Source data:

>>>

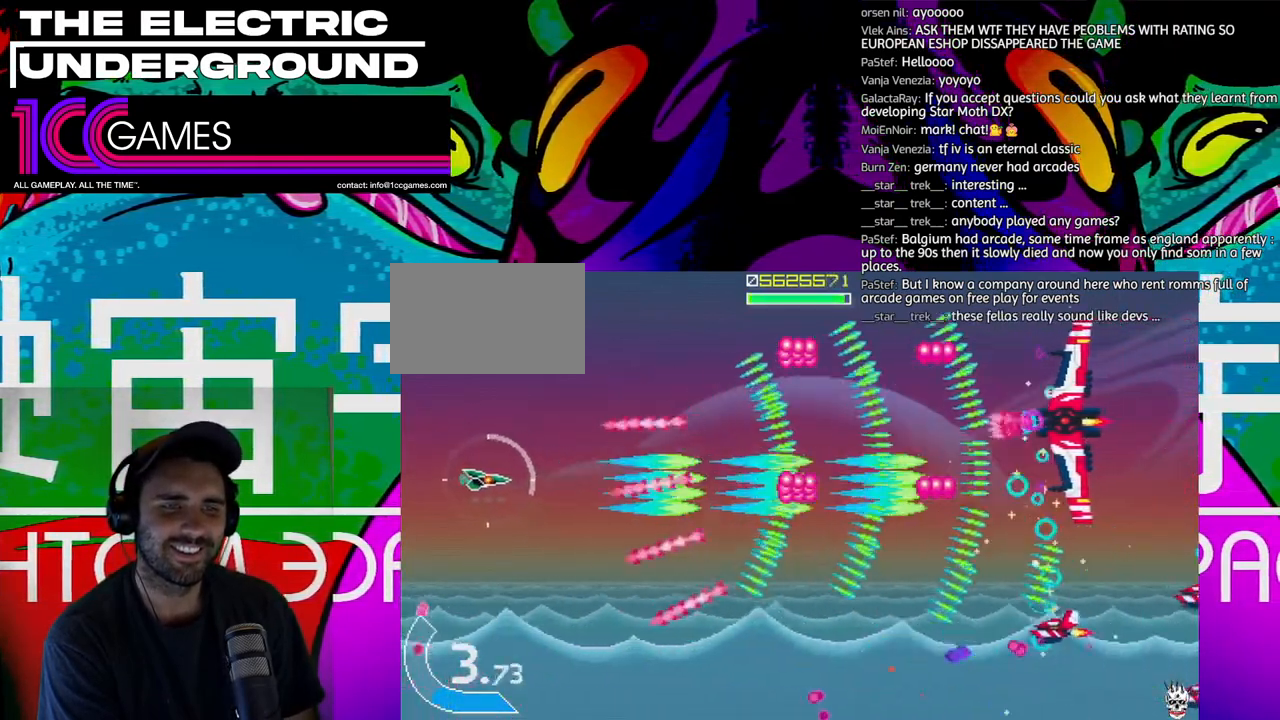
{"buttons": ["SQUARE", "TRIANGLE"], "left_stick": "center"}
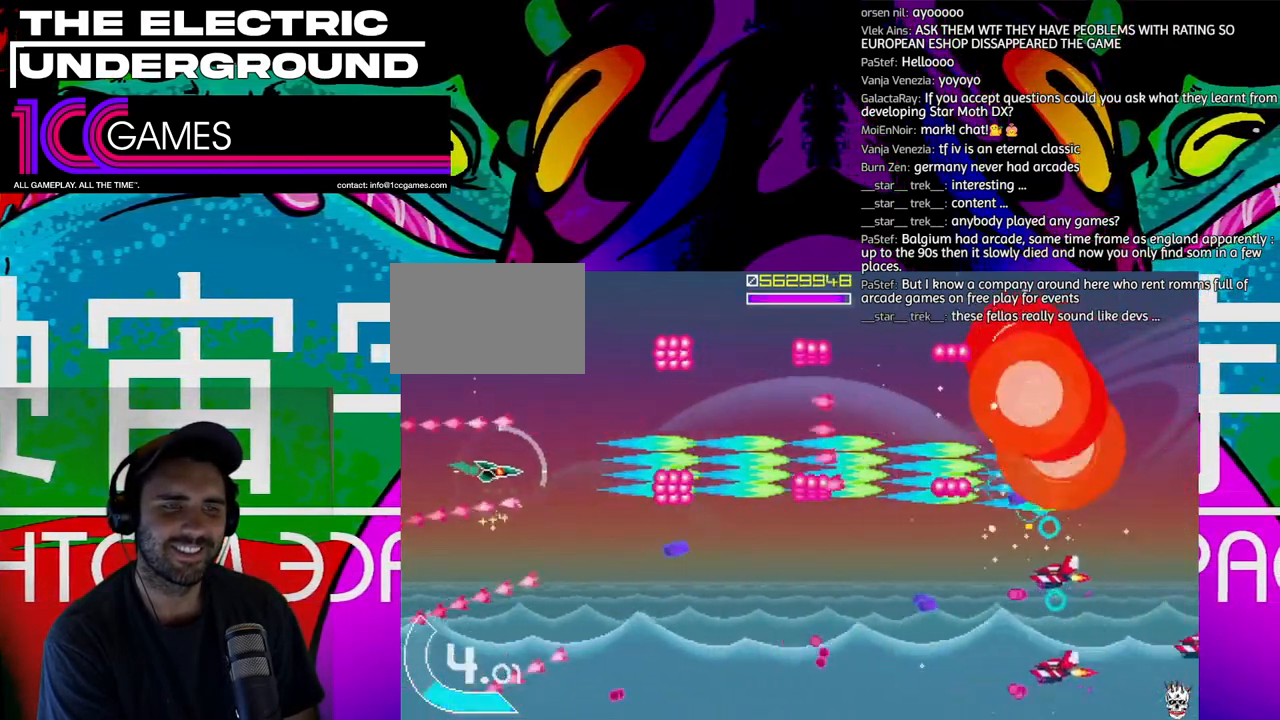
{"buttons": ["TRIANGLE"], "left_stick": "left", "events": [[100, "left_stick", "down-right"], [167, "SQUARE", "up"], [167, "left_stick", "down"], [433, "left_stick", "left"]]}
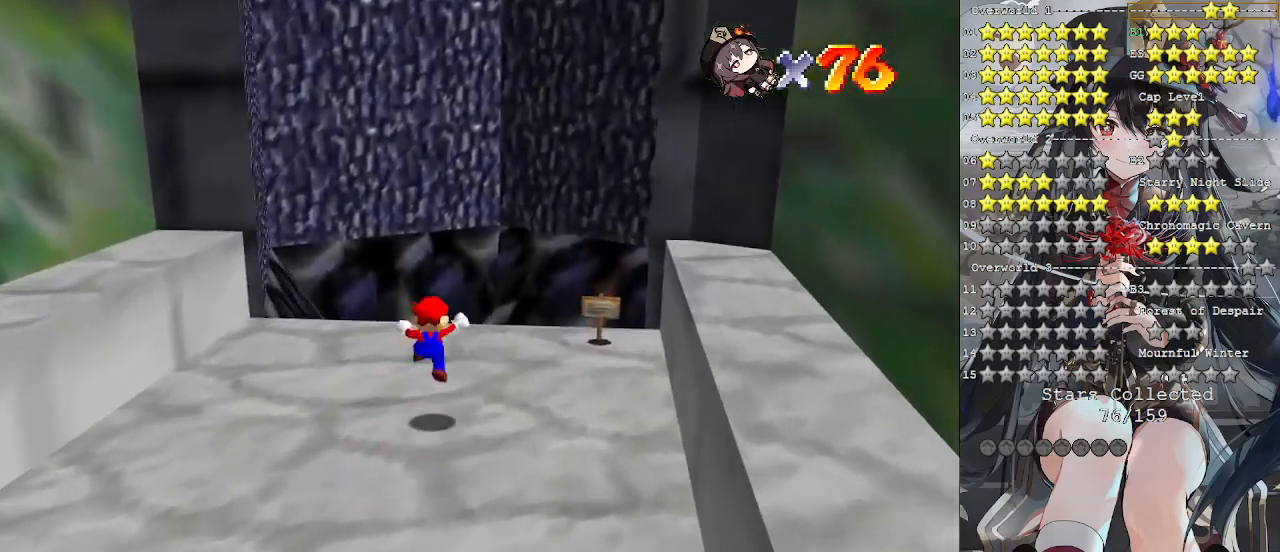
Gameplay with a controller (PlayStation layout); each line is a JSON object with the inputs held at the frame after it. "events" lists button and stick changes between this image and that frame as [ms after this image, input, new state], when the widget could be followed in between. Not read: R3.
{"buttons": ["CROSS", "SQUARE"], "left_stick": "down", "right_stick": "center", "events": [[233, "CROSS", "down"], [233, "SQUARE", "down"], [500, "left_stick", "down"]]}
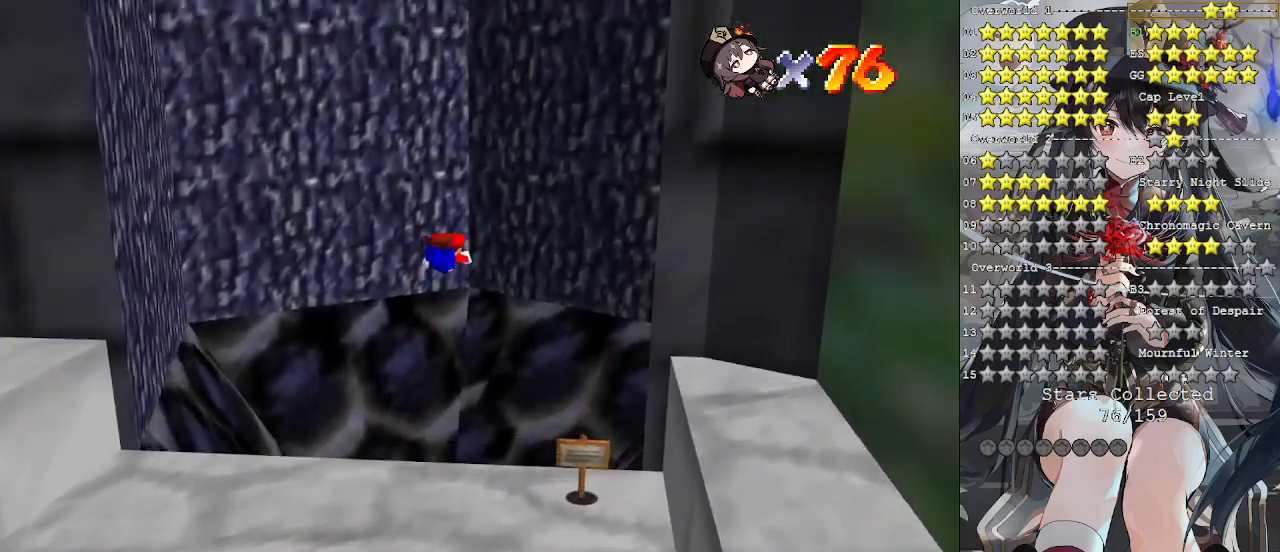
{"buttons": [], "left_stick": "down-left", "right_stick": "center", "events": [[33, "left_stick", "down-left"], [233, "CROSS", "up"], [233, "SQUARE", "up"]]}
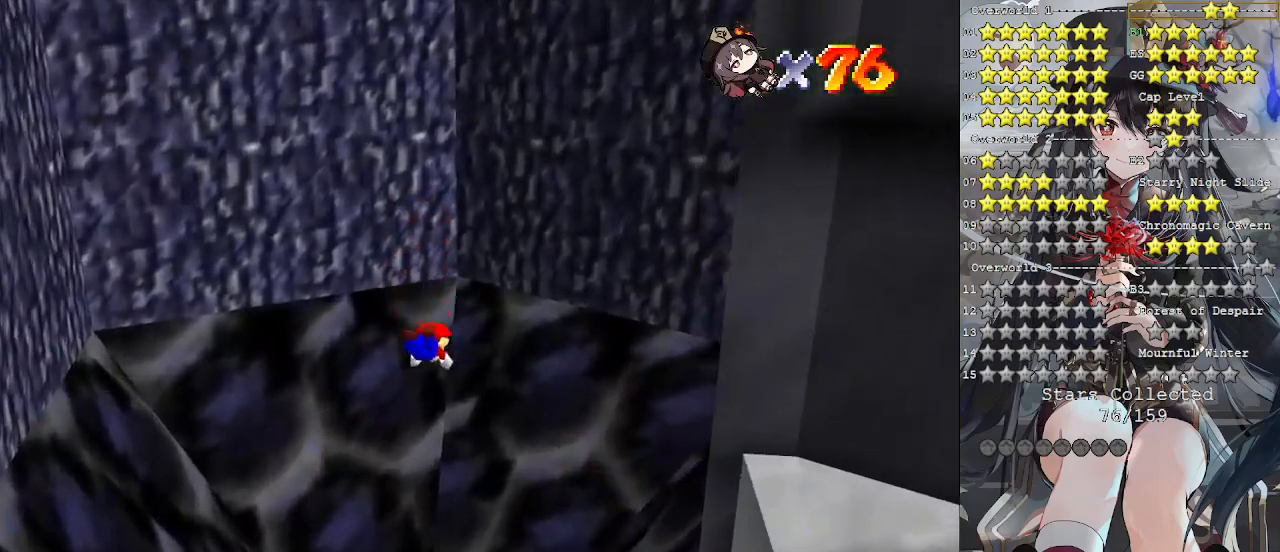
{"buttons": [], "left_stick": "down-right", "right_stick": "center", "events": [[33, "left_stick", "center"], [67, "right_stick", "down-right"], [133, "left_stick", "down"], [200, "right_stick", "center"], [333, "right_stick", "down-right"], [367, "left_stick", "down-right"], [500, "right_stick", "center"]]}
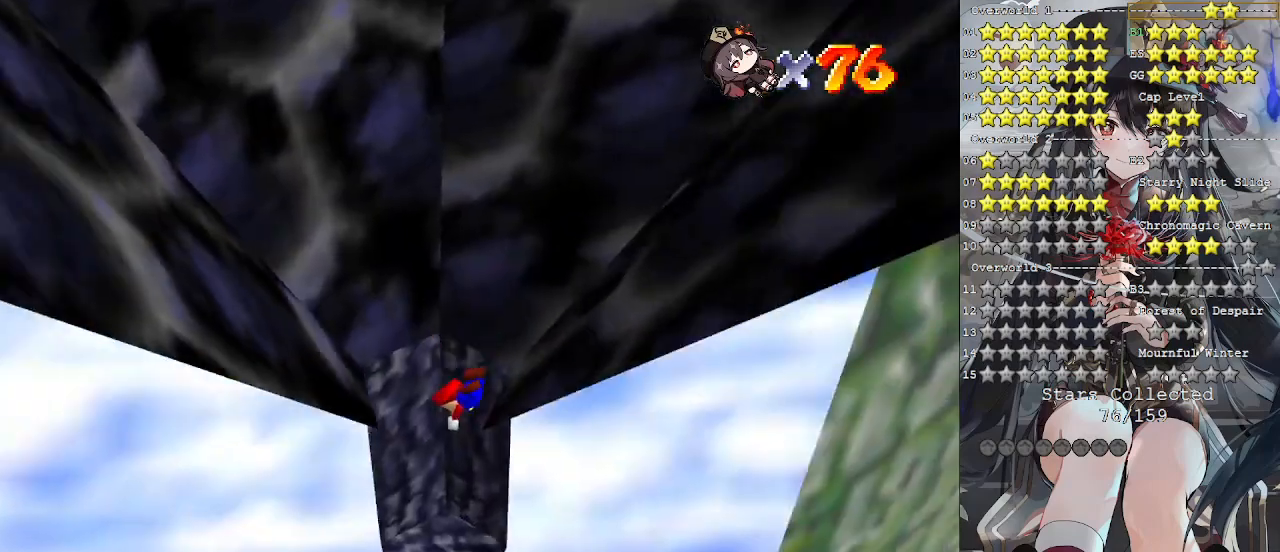
{"buttons": [], "left_stick": "down-right", "right_stick": "center", "events": []}
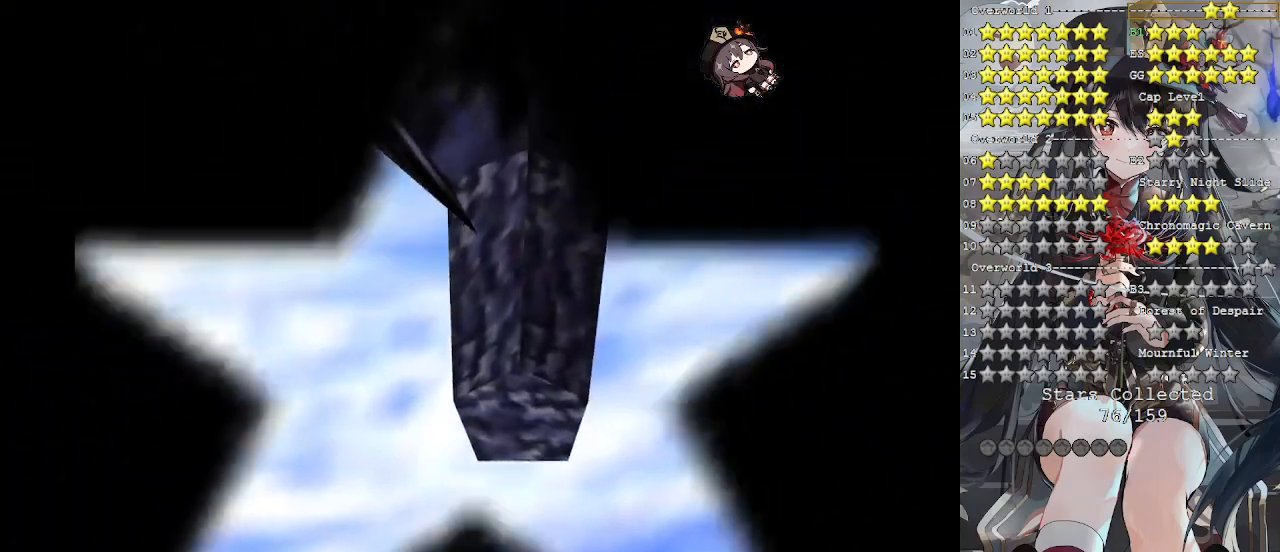
{"buttons": [], "left_stick": "center", "right_stick": "center", "events": [[100, "left_stick", "center"]]}
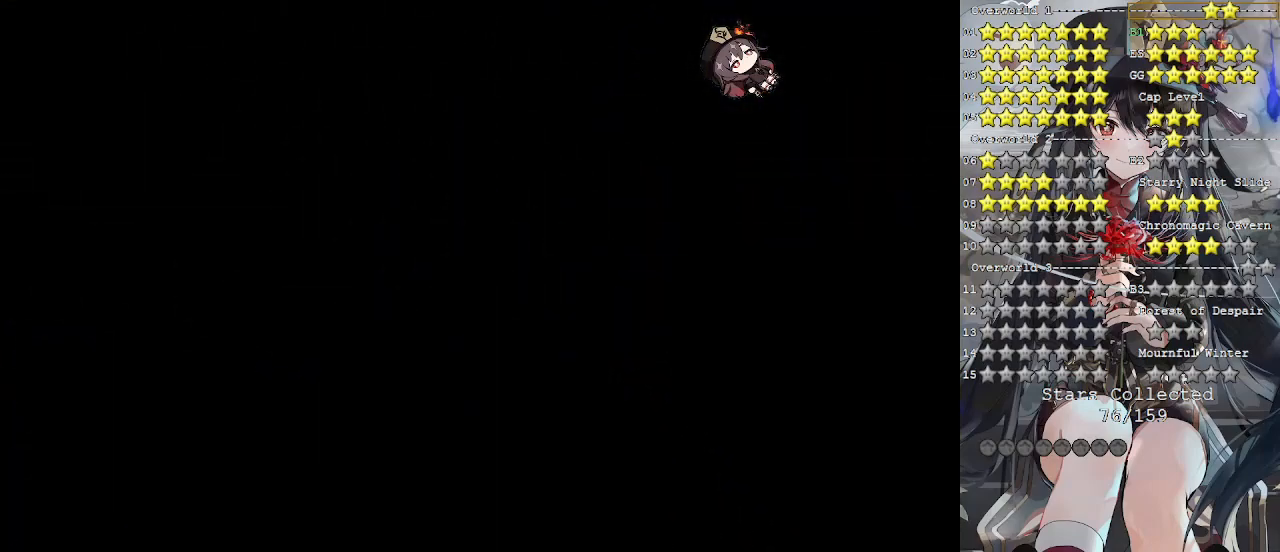
{"buttons": [], "left_stick": "center", "right_stick": "center", "events": []}
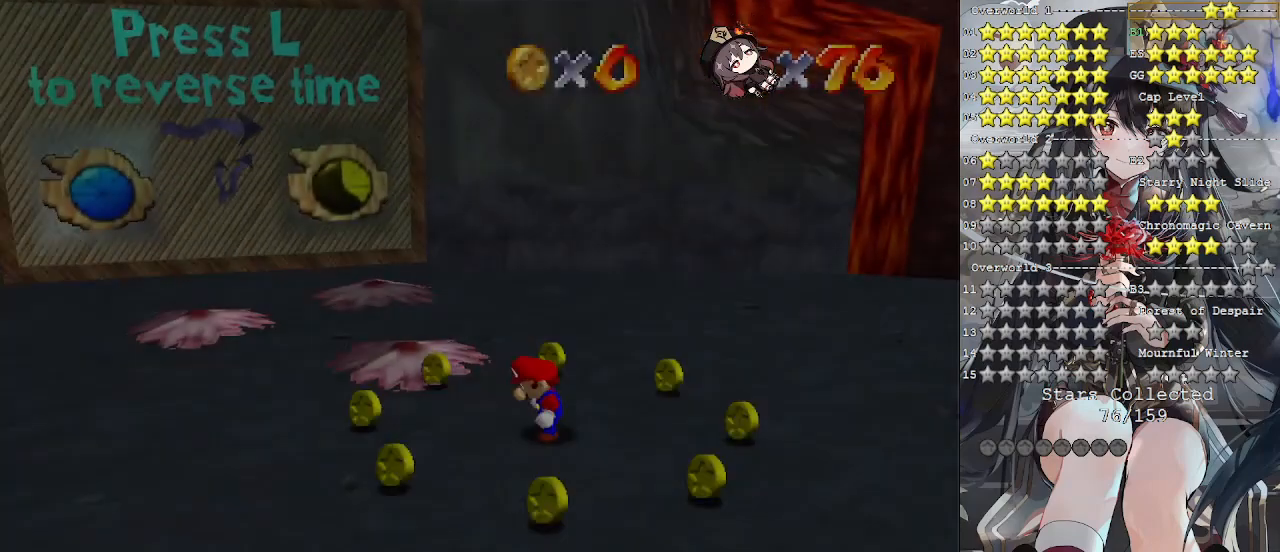
{"buttons": [], "left_stick": "center", "right_stick": "center", "events": []}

<<<

== TASK DETAILS ==
What lines hold the string "TRIANGLE"? Pick them out of the data.

== ANSWER ==
{"buttons": ["SQUARE", "TRIANGLE"], "left_stick": "center"}
{"buttons": ["TRIANGLE"], "left_stick": "left", "events": [[100, "left_stick", "down-right"], [167, "SQUARE", "up"], [167, "left_stick", "down"], [433, "left_stick", "left"]]}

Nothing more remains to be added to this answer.